The Centre of Geographic Sciences (COGS) is located in the village of Lawrencetown, Nova Scotia.

History
COGS traces its history to 1948 when the Nova Scotia Land Survey Institute (NSLSI) was established by Major J.A.H. Church (retired) as a training institution for survey and map production. NSLSI became a world leader in geomatics education during the 1970s and 1980s as it evolved into incorporating then-revolutionary technologies such as remote sensing and geographic information systems (GIS). The institute moved into its current campus during this period in the 1970s.

In 1986, NSLSI was renamed the College of Geographic Sciences (COGS) as a publicly funded training college under an act of the Nova Scotia House of Assembly. The name was considered to better reflect the diversity of geographic sciences taught at the NSLSI.

In 1988, the provincial government undertook a much-needed reform to its training colleges and created the Nova Scotia Community College (NSCC) system the following year. While still a separate college, COGS was administratively placed within the NSCC umbrella.

In 1998 NSCC created the Annapolis Valley Campus by administratively combining the geographically separate campuses at Lawrencetown and Middleton. All geomatics advanced diploma programs were grouped under the Centre of Geographic Sciences (COGS), of which the majority are delivered at the Lawrencetown site (as the former Lawrencetown campus is now called).

Organization
COGS is divided into three departments:

 Geomatics
 Information Technology
 Applied Geomatics Research Group (AGRG)

Programs
COGS offers 1-year advanced diploma programs in the following disciplines (a Bachelor's degree or higher in any discipline from a recognized University is required, although a Bachelors in geography or computer science is a common background for many students):

 Advanced Diploma in Geographic Sciences (GIS concentration)
 Advanced Diploma in Geographic Sciences (Remote Sensing concentration)
 Advanced Diploma in Geographic Sciences (GIS for Business concentration)
 Marine Geomatics (a 2-year diploma from COGS may also be acceptable, depending on marks)
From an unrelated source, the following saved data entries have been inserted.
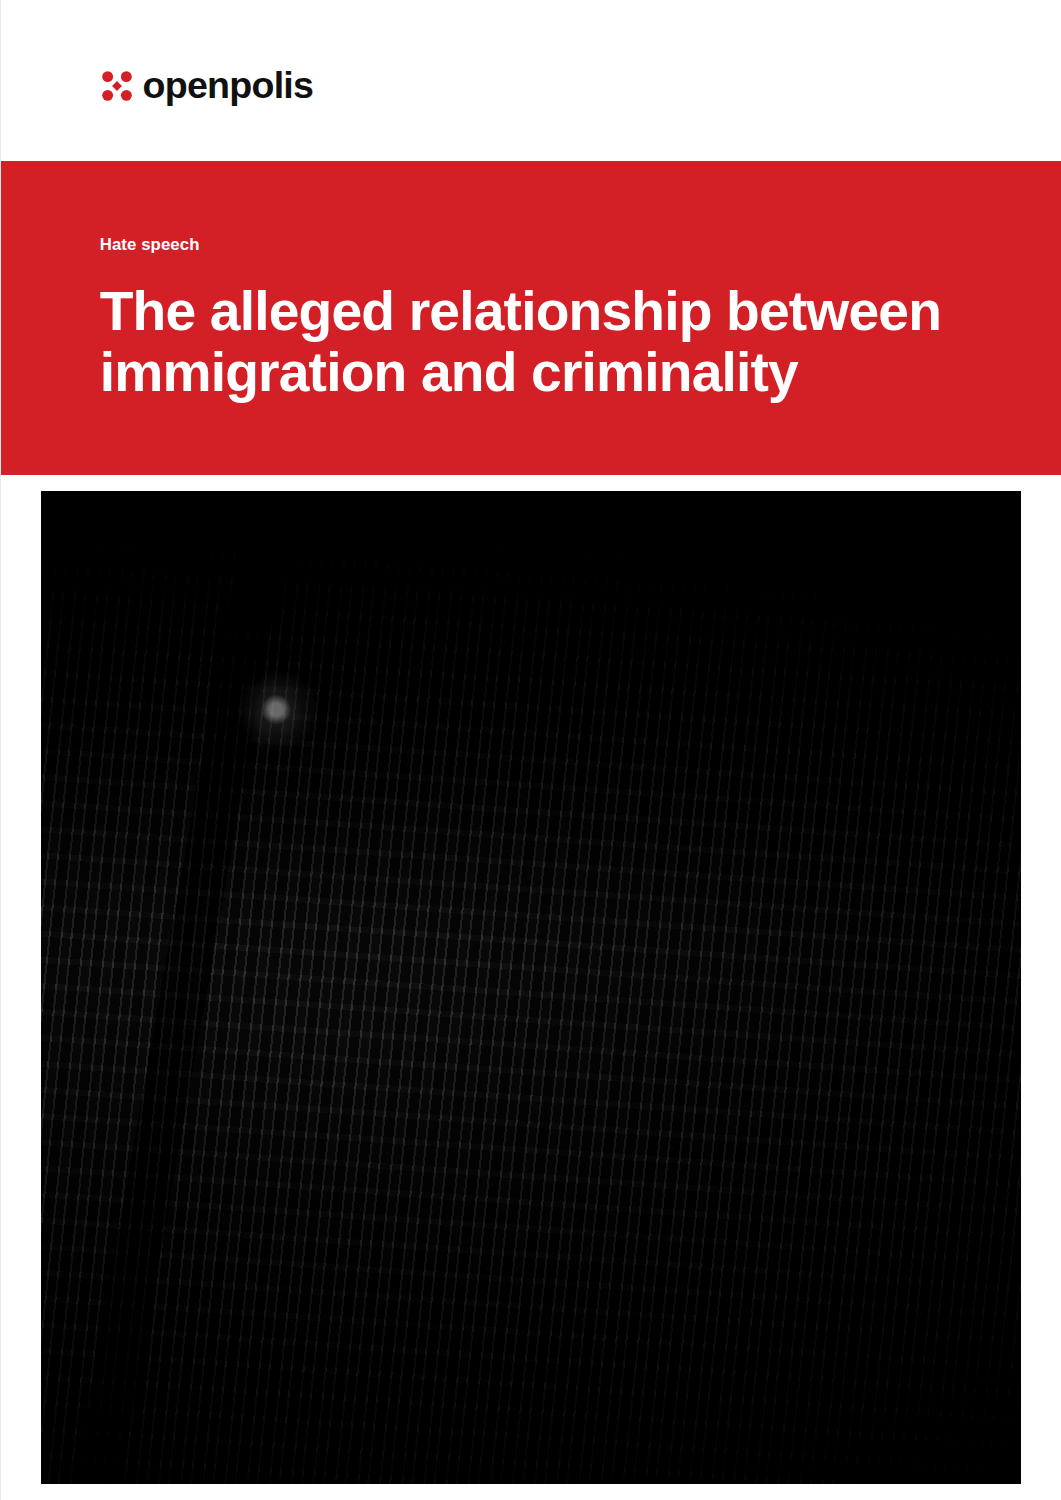openpolis
Hate speech
The alleged relationship between immigration and criminality
Black and white photograph of a prison corridor with rows of barred cells.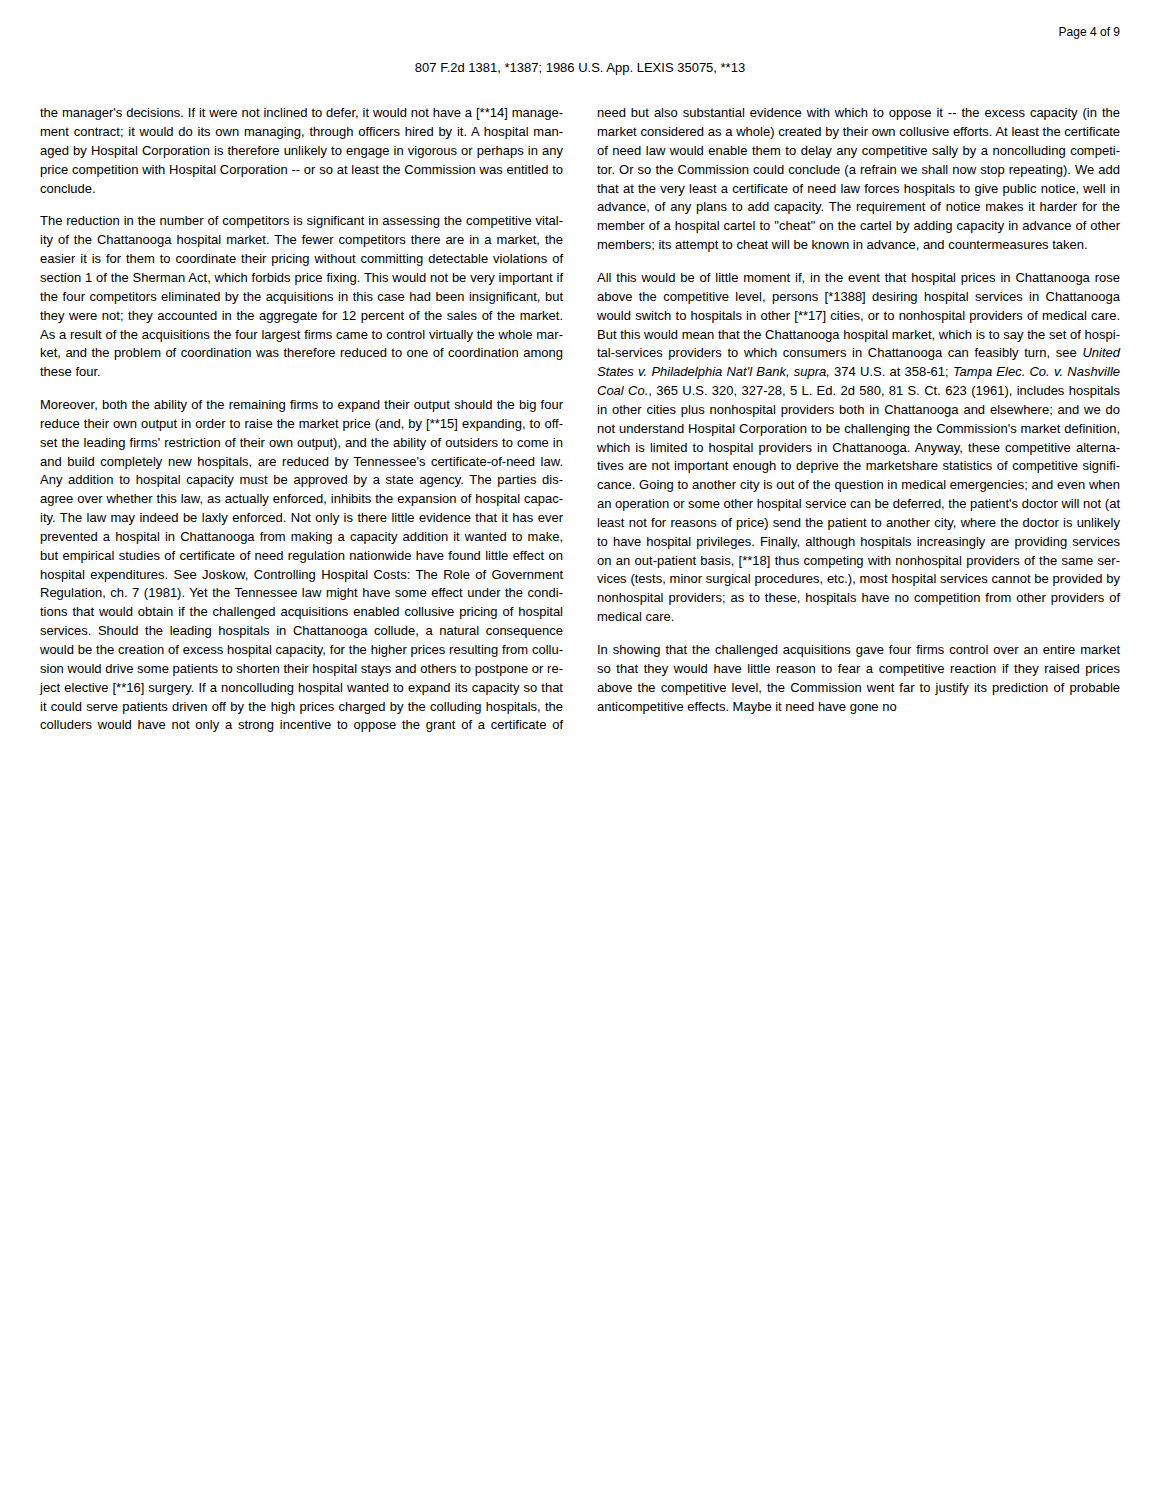Page 4 of 9
807 F.2d 1381, *1387; 1986 U.S. App. LEXIS 35075, **13
the manager's decisions. If it were not inclined to defer, it would not have a [**14] management contract; it would do its own managing, through officers hired by it. A hospital managed by Hospital Corporation is therefore unlikely to engage in vigorous or perhaps in any price competition with Hospital Corporation -- or so at least the Commission was entitled to conclude.
The reduction in the number of competitors is significant in assessing the competitive vitality of the Chattanooga hospital market. The fewer competitors there are in a market, the easier it is for them to coordinate their pricing without committing detectable violations of section 1 of the Sherman Act, which forbids price fixing. This would not be very important if the four competitors eliminated by the acquisitions in this case had been insignificant, but they were not; they accounted in the aggregate for 12 percent of the sales of the market. As a result of the acquisitions the four largest firms came to control virtually the whole market, and the problem of coordination was therefore reduced to one of coordination among these four.
Moreover, both the ability of the remaining firms to expand their output should the big four reduce their own output in order to raise the market price (and, by [**15] expanding, to offset the leading firms' restriction of their own output), and the ability of outsiders to come in and build completely new hospitals, are reduced by Tennessee's certificate-of-need law. Any addition to hospital capacity must be approved by a state agency. The parties disagree over whether this law, as actually enforced, inhibits the expansion of hospital capacity. The law may indeed be laxly enforced. Not only is there little evidence that it has ever prevented a hospital in Chattanooga from making a capacity addition it wanted to make, but empirical studies of certificate of need regulation nationwide have found little effect on hospital expenditures. See Joskow, Controlling Hospital Costs: The Role of Government Regulation, ch. 7 (1981). Yet the Tennessee law might have some effect under the conditions that would obtain if the challenged acquisitions enabled collusive pricing of hospital services. Should the leading hospitals in Chattanooga collude, a natural consequence would be the creation of excess hospital capacity, for the higher prices resulting from collusion would drive some patients to shorten their hospital stays and others to postpone or reject elective [**16] surgery. If a noncolluding hospital wanted to expand its capacity so that it could serve patients driven off by the high prices charged by the colluding hospitals, the colluders would have not only a strong incentive to oppose the grant of a certificate of need but also substantial evidence with which to oppose it -- the excess capacity (in the market considered as a whole) created by their own collusive efforts. At least the certificate of need law would enable them to delay any competitive sally by a noncolluding competitor. Or so the Commission could conclude (a refrain we shall now stop repeating). We add that at the very least a certificate of need law forces hospitals to give public notice, well in advance, of any plans to add capacity. The requirement of notice makes it harder for the member of a hospital cartel to "cheat" on the cartel by adding capacity in advance of other members; its attempt to cheat will be known in advance, and countermeasures taken.
All this would be of little moment if, in the event that hospital prices in Chattanooga rose above the competitive level, persons [*1388] desiring hospital services in Chattanooga would switch to hospitals in other [**17] cities, or to nonhospital providers of medical care. But this would mean that the Chattanooga hospital market, which is to say the set of hospital-services providers to which consumers in Chattanooga can feasibly turn, see United States v. Philadelphia Nat'l Bank, supra, 374 U.S. at 358-61; Tampa Elec. Co. v. Nashville Coal Co., 365 U.S. 320, 327-28, 5 L. Ed. 2d 580, 81 S. Ct. 623 (1961), includes hospitals in other cities plus nonhospital providers both in Chattanooga and elsewhere; and we do not understand Hospital Corporation to be challenging the Commission's market definition, which is limited to hospital providers in Chattanooga. Anyway, these competitive alternatives are not important enough to deprive the marketshare statistics of competitive significance. Going to another city is out of the question in medical emergencies; and even when an operation or some other hospital service can be deferred, the patient's doctor will not (at least not for reasons of price) send the patient to another city, where the doctor is unlikely to have hospital privileges. Finally, although hospitals increasingly are providing services on an out-patient basis, [**18] thus competing with nonhospital providers of the same services (tests, minor surgical procedures, etc.), most hospital services cannot be provided by nonhospital providers; as to these, hospitals have no competition from other providers of medical care.
In showing that the challenged acquisitions gave four firms control over an entire market so that they would have little reason to fear a competitive reaction if they raised prices above the competitive level, the Commission went far to justify its prediction of probable anticompetitive effects. Maybe it need have gone no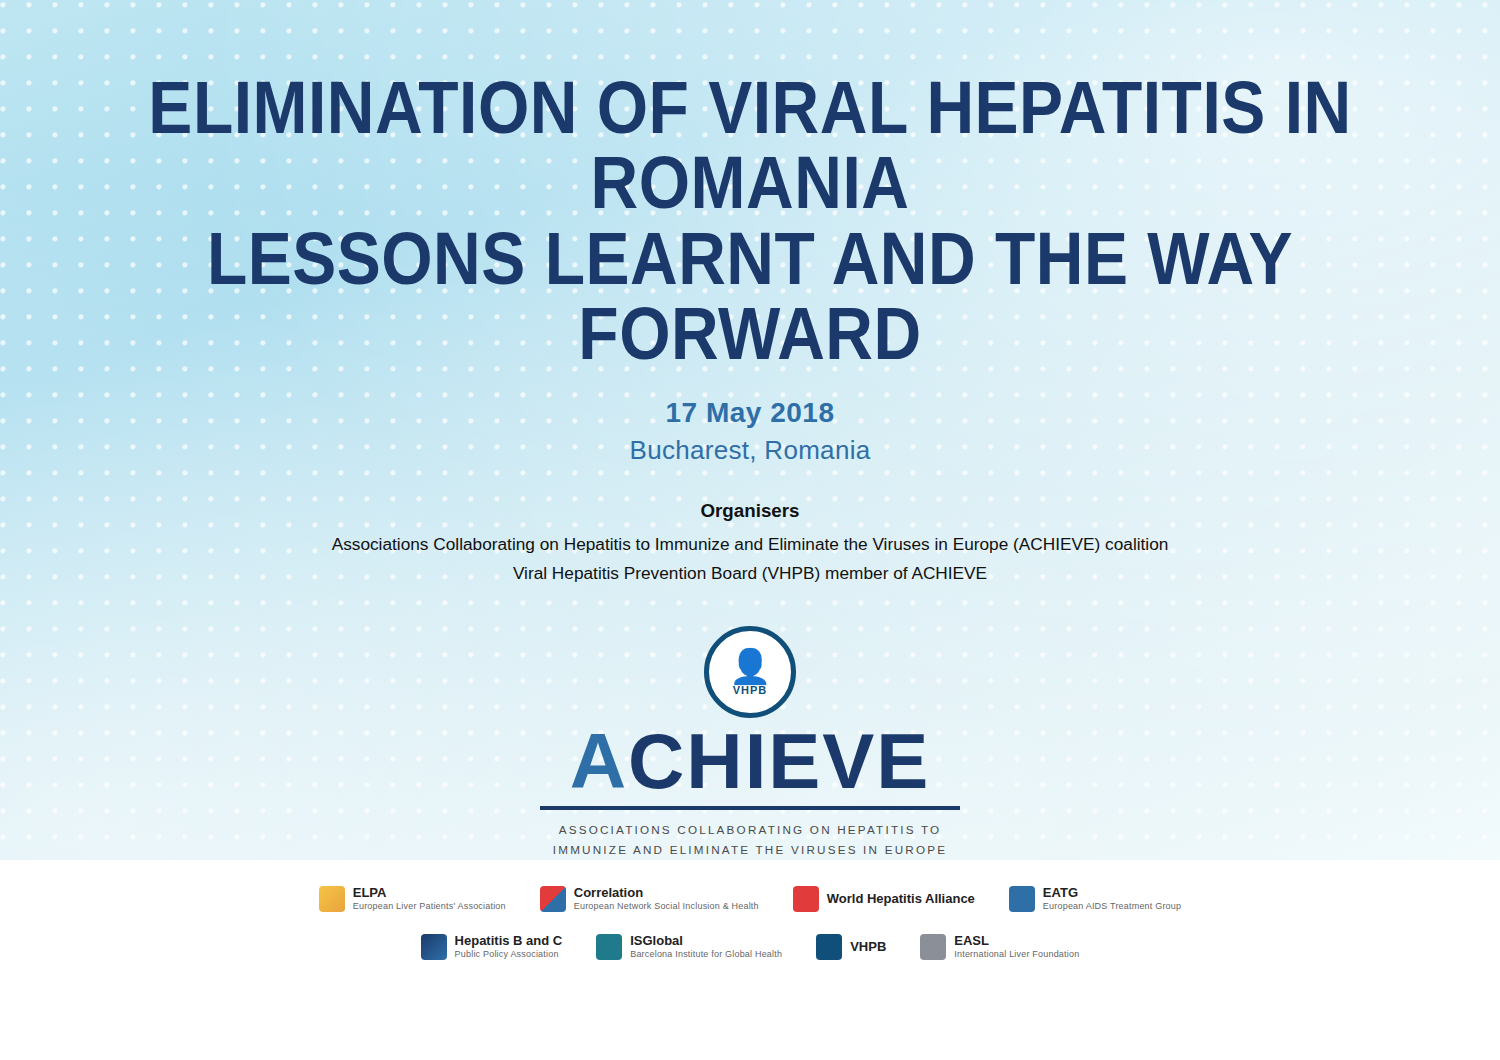Elimination of Viral Hepatitis in Romania Lessons Learnt and the Way Forward
17 May 2018
Bucharest, Romania
Organisers
Associations Collaborating on Hepatitis to Immunize and Eliminate the Viruses in Europe (ACHIEVE) coalition
Viral Hepatitis Prevention Board (VHPB) member of ACHIEVE
👤 VHPB
ACHIEVE
Associations Collaborating on Hepatitis to
Immunize and Eliminate the Viruses in Europe
ELPA European Liver Patients' Association
Correlation European Network Social Inclusion & Health
World Hepatitis Alliance
EATG European AIDS Treatment Group
Hepatitis B and C Public Policy Association
ISGlobal Barcelona Institute for Global Health
VHPB
EASL International Liver Foundation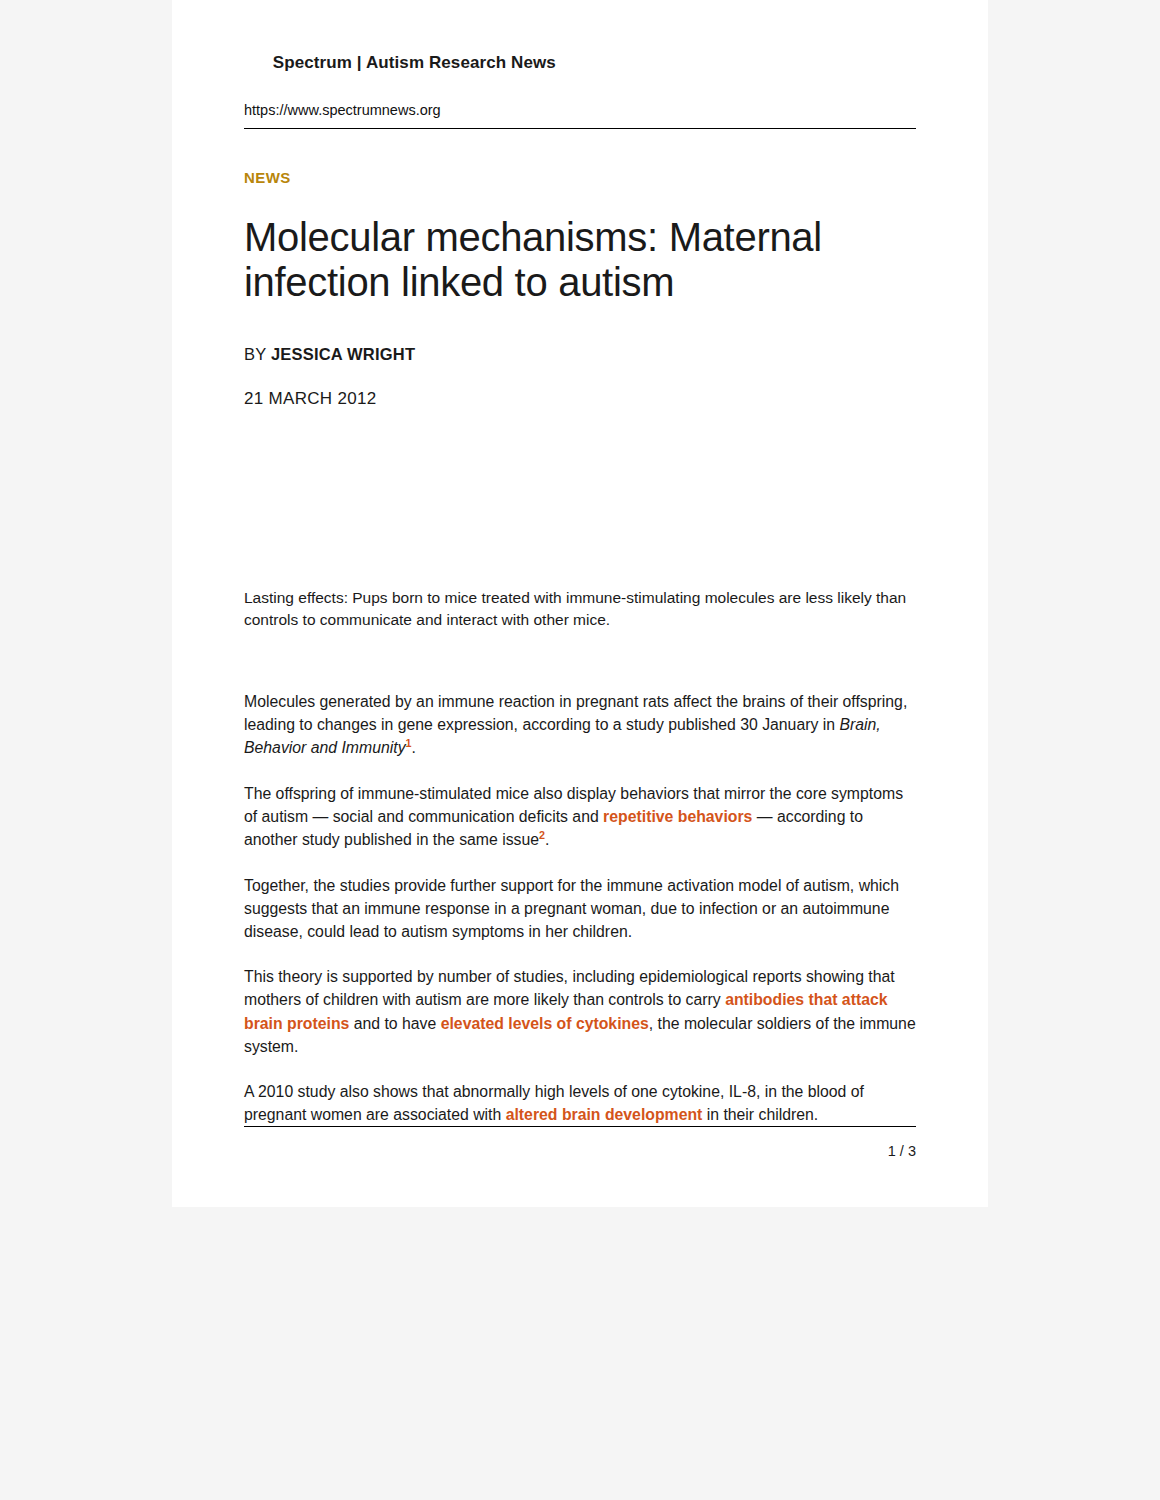Spectrum | Autism Research News
https://www.spectrumnews.org
NEWS
Molecular mechanisms: Maternal infection linked to autism
BY JESSICA WRIGHT
21 MARCH 2012
Lasting effects: Pups born to mice treated with immune-stimulating molecules are less likely than controls to communicate and interact with other mice.
Molecules generated by an immune reaction in pregnant rats affect the brains of their offspring, leading to changes in gene expression, according to a study published 30 January in Brain, Behavior and Immunity1.
The offspring of immune-stimulated mice also display behaviors that mirror the core symptoms of autism — social and communication deficits and repetitive behaviors — according to another study published in the same issue2.
Together, the studies provide further support for the immune activation model of autism, which suggests that an immune response in a pregnant woman, due to infection or an autoimmune disease, could lead to autism symptoms in her children.
This theory is supported by number of studies, including epidemiological reports showing that mothers of children with autism are more likely than controls to carry antibodies that attack brain proteins and to have elevated levels of cytokines, the molecular soldiers of the immune system.
A 2010 study also shows that abnormally high levels of one cytokine, IL-8, in the blood of pregnant women are associated with altered brain development in their children.
1 / 3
COGS also offers 2-year diploma programs in the following disciplines (graduation from high school is a pre-requisite):

 Diploma in Geographic Sciences (Cartography concentration)
 Diploma in Geographic Sciences (Planning concentration)
 Diploma in Geographic Sciences (GIS concentration)
 Diploma in Geographic Sciences (Remote Sensing concentration)
 Geomatics Engineering Technology (2-year program when combined with the COGS Survey Technician Certificate program)
 Diploma in Information Technology (Systems Management/Networking concentration)
 Diploma in Information Technology (Database Application Programming concentration)

COGS also offers a joint M.Sc. with Acadia University through the Master's of Science in Applied Geomatics. A slightly different arrangement is maintained through the Department of Earth and Environmental Sciences at Acadia where the department accepts a COGS diploma in lieu of two graduate level Geology courses at the university.

The first graduate of the M.Sc in Applied Geomatics was Koreen Millard.